**Action item**
When you copy the data that follows, reproduce every word exactly and leave out the images.

**Stored data**
+--

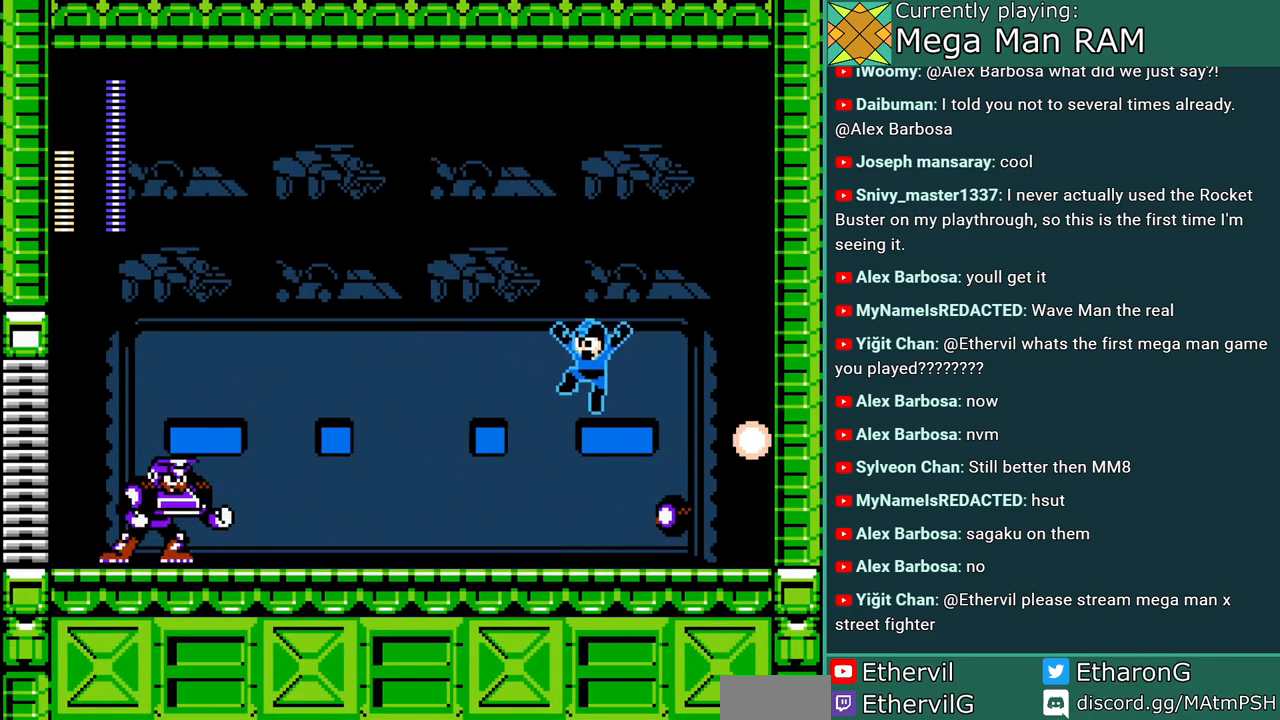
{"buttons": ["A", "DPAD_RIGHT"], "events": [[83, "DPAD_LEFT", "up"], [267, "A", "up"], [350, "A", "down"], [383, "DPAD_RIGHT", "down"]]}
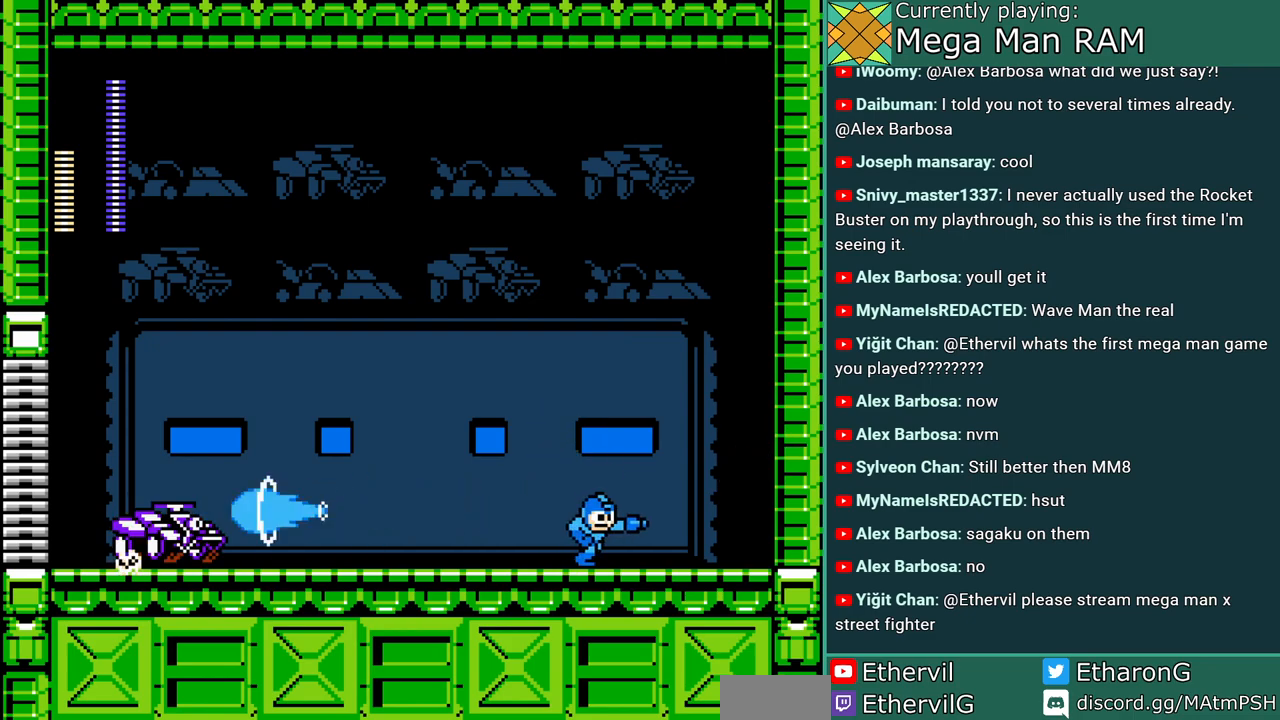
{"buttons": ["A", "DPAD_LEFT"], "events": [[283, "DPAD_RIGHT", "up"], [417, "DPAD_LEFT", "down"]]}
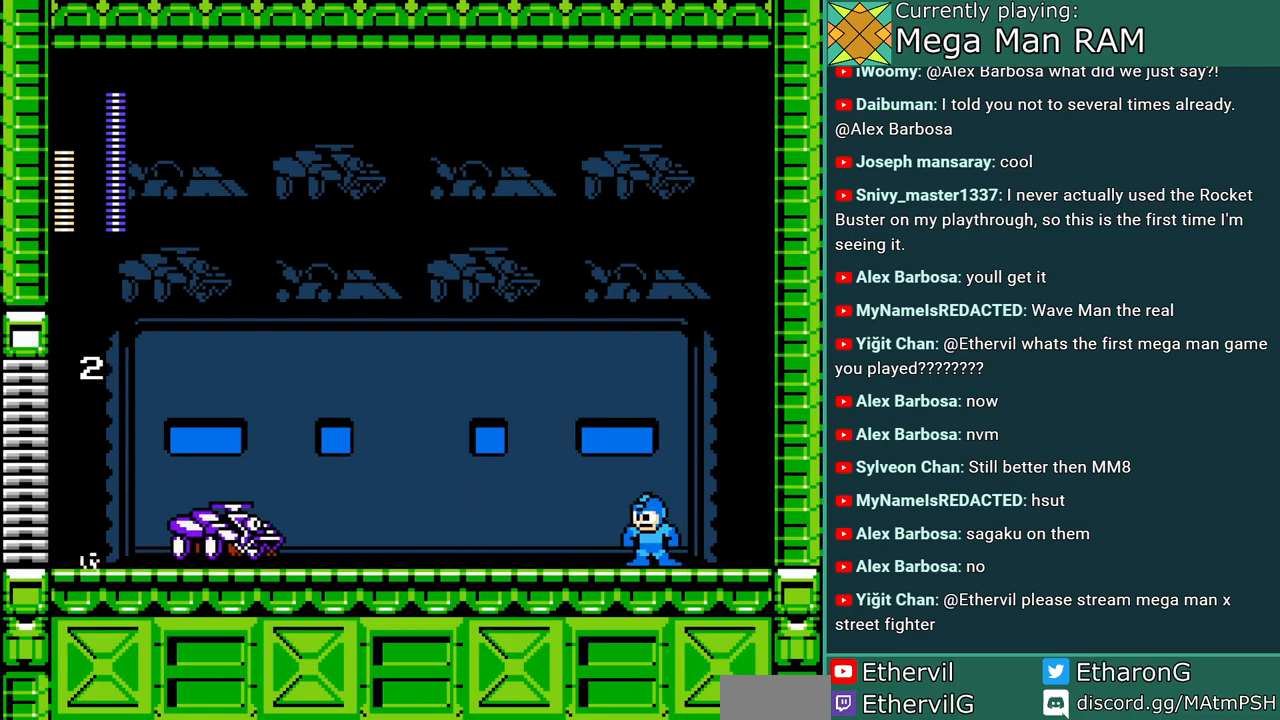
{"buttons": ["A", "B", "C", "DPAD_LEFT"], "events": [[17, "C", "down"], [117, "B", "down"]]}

+--

**Reply to the exercise**
{"buttons": ["A", "DPAD_RIGHT"], "events": [[83, "DPAD_LEFT", "up"], [267, "A", "up"], [350, "A", "down"], [383, "DPAD_RIGHT", "down"]]}
{"buttons": ["A", "DPAD_LEFT"], "events": [[283, "DPAD_RIGHT", "up"], [417, "DPAD_LEFT", "down"]]}
{"buttons": ["A", "B", "C", "DPAD_LEFT"], "events": [[17, "C", "down"], [117, "B", "down"]]}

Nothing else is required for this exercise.